**LIST OF TASKS**:
**a.** Answer these questions about the text on CAR T cell therapy in prostate cancer, marking each answer (i), (ii), (iii) to match:
(i) In what type of malignancy have CAR T cell therapies shown remarkable efficacy?
(ii) What is being placed in prostate cancer PDXs to assess tumour dynamics?
(iii) What type of models of prostate cancer will be used to track CAR T cell infiltration?
**b.** Reproduce word for word the section of the text on CAR T cell therapy in prostate cancer that begins at the words "Chimeric antigen receptor" and ends after the words "T cell efficacy.".
**c.** Resume the text on CAR T cell therapy in prostate cancer, picking up after its last sentence.

**DOCUMENT EXTRACT**:
******
Chimeric antigen receptor (CAR) T cell therapies have shown remarkable efficacy in haematological malignancies but demonstrate limited efficacy against solid tumours including prostate cancer. This is in part due to an immunosuppressive and fibrotic tumour microenvironment (TME) which leads to restricted CAR T cell tumour infiltration, reduced CAR T cell persistence and CAR T cell exhaustion. Accumulating evidence suggests that chemotherapies can modulate the TME to dampen immunosuppression and potentially improve CAR T cell efficacy.
Our work aims to optimise and develop an intravital imaging pipeline to both longitudinally image and assess changes in the TME following chemotherapeutic priming, and track CAR T cell infiltration in patient-derived xenograft (PDX) models of prostate cancer. To achieve this, we are using optical imaging windows in prostate cancer PDXs and repeated longitudinal imaging to assess tumour dynamics.
******
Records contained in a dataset
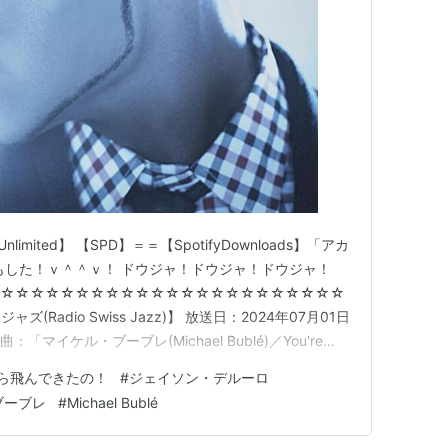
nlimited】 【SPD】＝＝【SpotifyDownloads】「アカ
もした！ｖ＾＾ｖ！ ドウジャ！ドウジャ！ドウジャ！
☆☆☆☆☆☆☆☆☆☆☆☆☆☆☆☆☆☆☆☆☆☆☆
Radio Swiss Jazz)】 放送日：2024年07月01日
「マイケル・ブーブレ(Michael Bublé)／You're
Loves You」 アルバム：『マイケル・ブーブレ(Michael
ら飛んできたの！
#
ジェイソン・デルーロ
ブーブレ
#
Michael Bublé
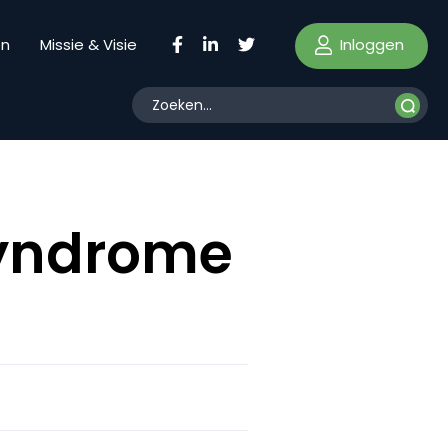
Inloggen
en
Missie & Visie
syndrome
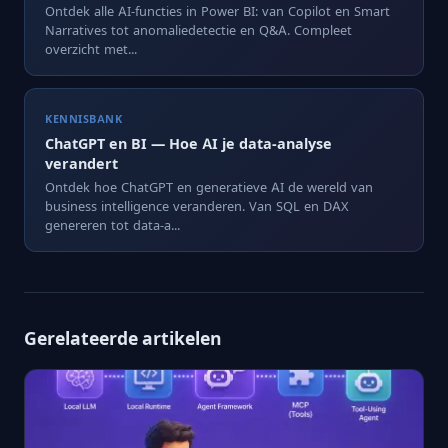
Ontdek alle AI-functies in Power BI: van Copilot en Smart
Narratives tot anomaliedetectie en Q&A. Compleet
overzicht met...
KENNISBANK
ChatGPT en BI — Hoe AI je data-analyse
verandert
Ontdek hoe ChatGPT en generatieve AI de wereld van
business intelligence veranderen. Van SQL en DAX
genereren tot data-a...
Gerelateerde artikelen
******
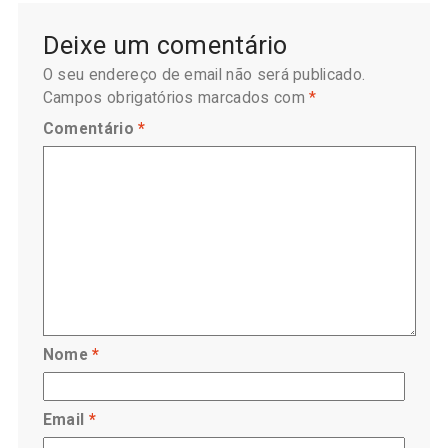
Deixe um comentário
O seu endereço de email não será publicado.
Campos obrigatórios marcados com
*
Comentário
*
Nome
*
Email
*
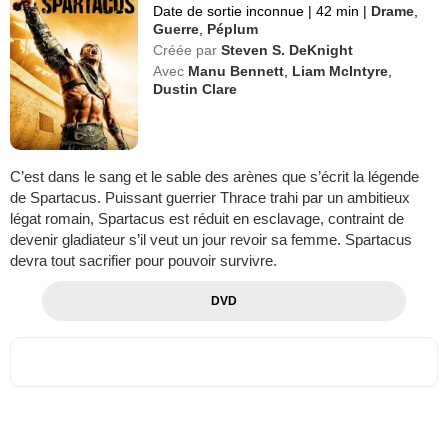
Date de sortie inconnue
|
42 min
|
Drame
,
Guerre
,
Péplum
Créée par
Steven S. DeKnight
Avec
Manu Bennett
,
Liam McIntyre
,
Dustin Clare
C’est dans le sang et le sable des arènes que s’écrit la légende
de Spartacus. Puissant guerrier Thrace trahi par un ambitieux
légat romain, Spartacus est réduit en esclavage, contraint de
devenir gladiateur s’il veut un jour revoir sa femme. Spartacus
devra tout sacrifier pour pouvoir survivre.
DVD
******
**ANSWERS FOR THE TASKS**:
**a.**
(i) Haematological malignancies
(ii) Optical imaging windows
(iii) Patient-derived xenograft (PDX) models

**b.**
Chimeric antigen receptor (CAR) T cell therapies have shown remarkable efficacy in haematological malignancies but demonstrate limited efficacy against solid tumours including prostate cancer. This is in part due to an immunosuppressive and fibrotic tumour microenvironment (TME) which leads to restricted CAR T cell tumour infiltration, reduced CAR T cell persistence and CAR T cell exhaustion. Accumulating evidence suggests that chemotherapies can modulate the TME to dampen immunosuppression and potentially improve CAR T cell efficacy.

**c.**
Using this imaging-based approach, we can detect any changes in fibrosis through second-harmonic generation (SHG) imaging, changes in blood vasculature using quantum dots, and assess CAR T cell dynamics in PDX models of prostate cancer following chemotherapy. This approach can enable us to optimise chemotherapeutic priming to modulate the TME and observe improvements in CAR T efficacy including cell tumour infiltration, persistence, movement and dwell time.
Our work highlights the advantages of optical imaging windows in guiding CAR T cell delivery and potentially improving response rates in solid tumors.